Magnetohydrodynamic Mixed Convection Heat and Mass Transfer of Nanofluid Flow Over a Stretching Wedge-Shaped Surface with the Effect of Thermophoresis and Brownian Motion

The present study has been investigated to the consequence of the magnetic parameter, Grashof number, modified Grashof number, Prandtl number, thermal radiation parameter, Brownian motion parameter, thermophoresis parameter, heat generation parameter, Schmidt number, Biot number, stretching parameter, Lewis number, and chemical reaction parameter, respectively, over a stretching wedge of the magnetohydrodynamic (MHD) BL nanofluid flow. The main goal of this paper is to numerically investigate the nature of the MHD BL nanofluid flow along a stretching wedge-shaped surface with radiation, heat source, and chemical reaction parameters.

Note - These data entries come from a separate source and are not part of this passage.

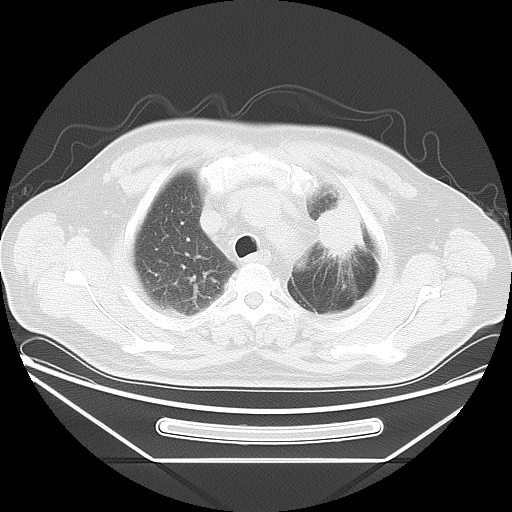
Chest CT, one axial slice. Position 32 of 37 along the scan axis. Reconstruction kernel LUNG. 120 kVp. Lung window (W 1500 / L -600 HU). 5 mm slice thickness. 512 × 512 image matrix. Male patient, age 61 years. Case-level facts recorded for this patient, not image findings: clinical TNM (as recorded): T2a N0 M0; histopathological grade: G3.
Annotated regions visible in this slice (bounding box drawn by a radiologist):
- lung tumour (recorded histology: small cell carcinoma): bounding box <307,186,372,268> (left, top, right, bottom; pixels)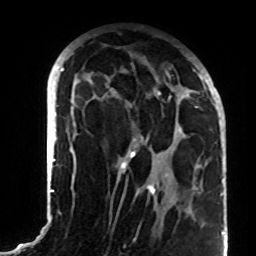
Breast MRI (dynamic contrast-enhanced), one axial slice. Position 43 of 72 along the scan axis. Cropped to one breast. Dynamic contrast-enhanced series, time point 2 of 8 at this slice position (early post-contrast). 1.5 T. TE 4.2 ms, TR 7 ms. 2.2 mm slice thickness. 256 × 256 image matrix. Female patient.
Outlined on this slice (semi-automatically segmented with operator editing):
- enhancing-tissue mask used for the functional tumour volume (all voxels passing the contrast-enhancement thresholds inside the analysis volume; usually the tumour): bounding box <121,65,207,195> (left, top, right, bottom; pixels)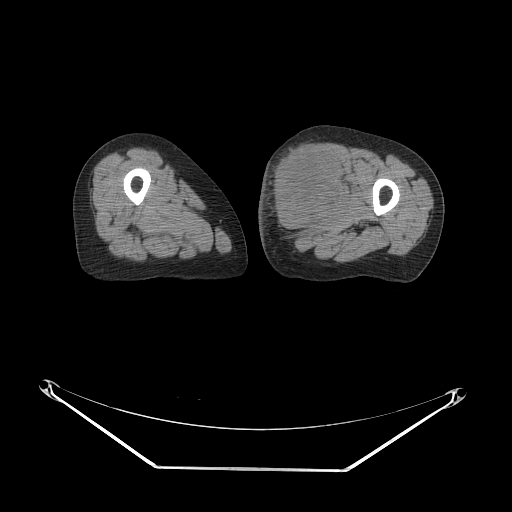
CT of an extremity soft-tissue mass (from a PET/CT study), one axial slice; position 38 of 91 along the scan axis; 140 kVp; soft-tissue window (W 400 / L 40 HU); 512 × 512 image matrix, field of view 500 × 500 mm. Female patient. Case-level facts recorded for this patient, not image findings: histological type: pleomorphic leiomyosarcoma; grade: high; site of the primary tumour: left thigh.
Annotated regions visible in this slice (expert contour drawn on MRI and transferred to this co-registered scan by the dataset authors):
- gross tumour volume including surrounding oedema: bounding box <269,141,350,238> (left, top, right, bottom; pixels)
- gross tumour volume (mass): <270,141,346,234>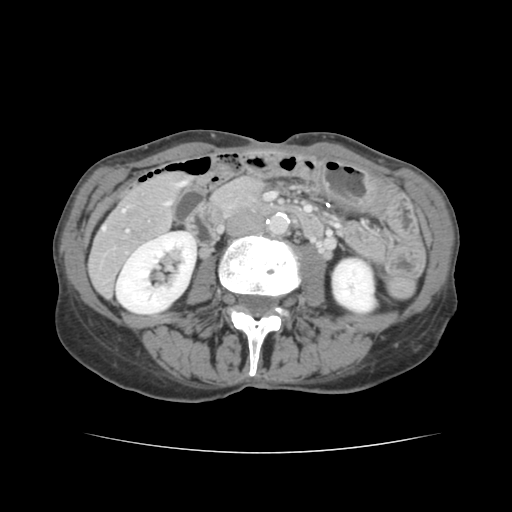
Contrast-enhanced abdominal CT, one axial slice; slice 40 of 136 in the series (ordered by position); 120 kVp; intravenous contrast given; soft-tissue window (W 400 / L 40 HU); 512 × 512 image matrix. Case-level facts recorded for this patient, not image findings: patient: male, age 67 years at operation; diagnosis: colorectal cancer liver metastases, imaged before liver resection; multiple liver metastases: yes; largest metastasis: 3 cm; disease in both lobes: no.
Outlined on this slice (expert manual segmentation):
- hepatic veins: bounding box [x1, y1, x2, y2] px = [103, 202, 169, 230]
- liver: [89, 174, 184, 293]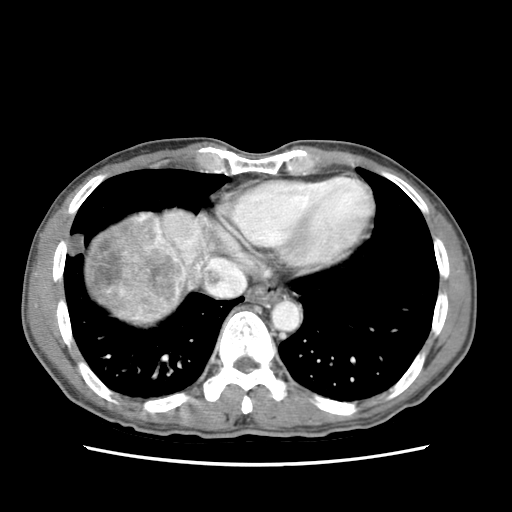
Contrast-enhanced abdominal CT (liver protocol), one axial slice; position 69 of 79 along the scan axis; 120 kVp; soft-tissue window (W 400 / L 40 HU); 512 × 512 image matrix, field of view 320 × 320 mm. From the clinical record (not read from this slice): diagnosis: hepatocellular carcinoma (patient treated with transarterial chemoembolisation; whether this scan precedes or follows treatment is not stated here); TNM stage (as recorded): Stage-IIIB; Child-Pugh class: A; tumour nodularity: multinodular.
Annotated regions visible in this slice (semi-automatic segmentation, software-assisted and operator-edited):
- liver parenchyma outside the tumour (the mass and vessels are separate outlines, so this box may not span the whole liver): bounding box (x1, y1, x2, y2) in pixels: (84, 206, 218, 324)
- mass: (87, 212, 189, 322)
- portal vein: (156, 209, 199, 258)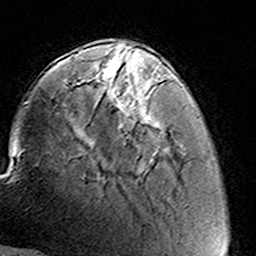
Breast MRI (dynamic contrast-enhanced), one axial slice. Position 40 of 160 along the scan axis. Cropped to one breast. Dynamic contrast-enhanced series, time point 2 of 8 at this slice position (early post-contrast). 3 T. TE 4.6 ms, TR 7.4 ms. 256 × 256 image matrix. Female patient.
Structures marked on this image (semi-automatic segmentation, software-assisted and operator-edited):
- enhancing-tissue mask used for the functional tumour volume (all voxels passing the contrast-enhancement thresholds inside the analysis volume; usually the tumour): bounding box (x1, y1, x2, y2) in pixels: (103, 59, 135, 73)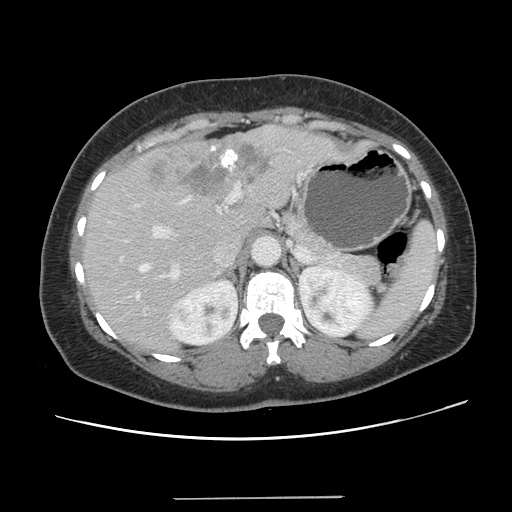
Contrast-enhanced abdominal CT, one axial slice; position 87 of 141 along the scan axis; 120 kVp; intravenous contrast given; soft-tissue window (W 400 / L 40 HU); 2.5 mm slice thickness; 512 × 512 image matrix. Case-level facts recorded for this patient, not image findings: patient: male, age 65 years at operation; diagnosis: colorectal cancer liver metastases, imaged before liver resection; multiple liver metastases: no; largest metastasis: 14.5 cm; disease in both lobes: yes.
Annotated regions visible in this slice (manually delineated by an expert):
- hepatic veins: box from (x=136, y=199) to (x=187, y=298) px
- liver: (x=83, y=126)–(x=368, y=352)
- planned liver remnant (the part of the liver to remain after resection): (x=83, y=207)–(x=264, y=352)
- portal vein (with intrahepatic branches): (x=152, y=184)–(x=240, y=282)
- liver metastasis: (x=152, y=141)–(x=273, y=195)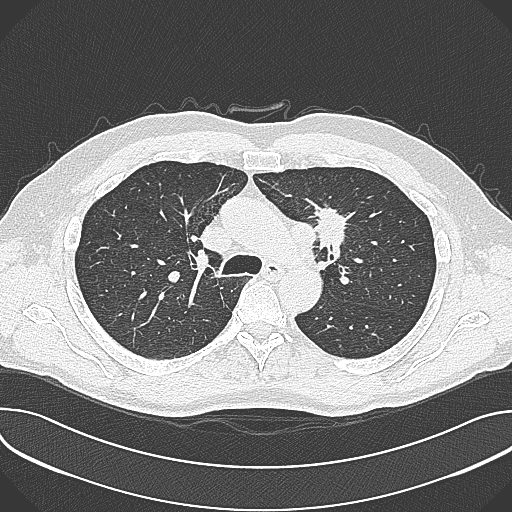
Chest CT (low-dose screening protocol), one axial image, first (baseline) screen, lung window (W 1500 / L -600 HU), 1 mm slice thickness, slice 105 of 361 in the series. Male participant, aged 59 years at enrolment.
Expert-annotated lung lesion, bounding box <302,196,362,257> (left, top, right, bottom; pixels). The screening reader recorded 2 non-calcified nodules or masses ≥4 mm on this exam (left upper lobe, left upper lobe); which of them this box marks is not recorded.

The fundamental equations has been transformed into ordinary differential equations (ODEs) by the usual transformation. The numerical solutions are found by employing Runge-Kutta fourth-order method by exploiting symbolic software MATLAB via the shooting method. The novelty of the current study is implicated in the area of fluid dynamics to solve nonlinear differential equations numerically and is an important contribution to the field of nanofluids flow. Numerical solutions reveal that the concerned physical parameters lead to progress in the skin friction factor, rate of change of heat transfer as well as the rate of change of concentration. Brownian motion and thermophoresis parameters play a crucial role in the variation of temperature and concentration profiles and also in the development of thermal and concentration boundary layers.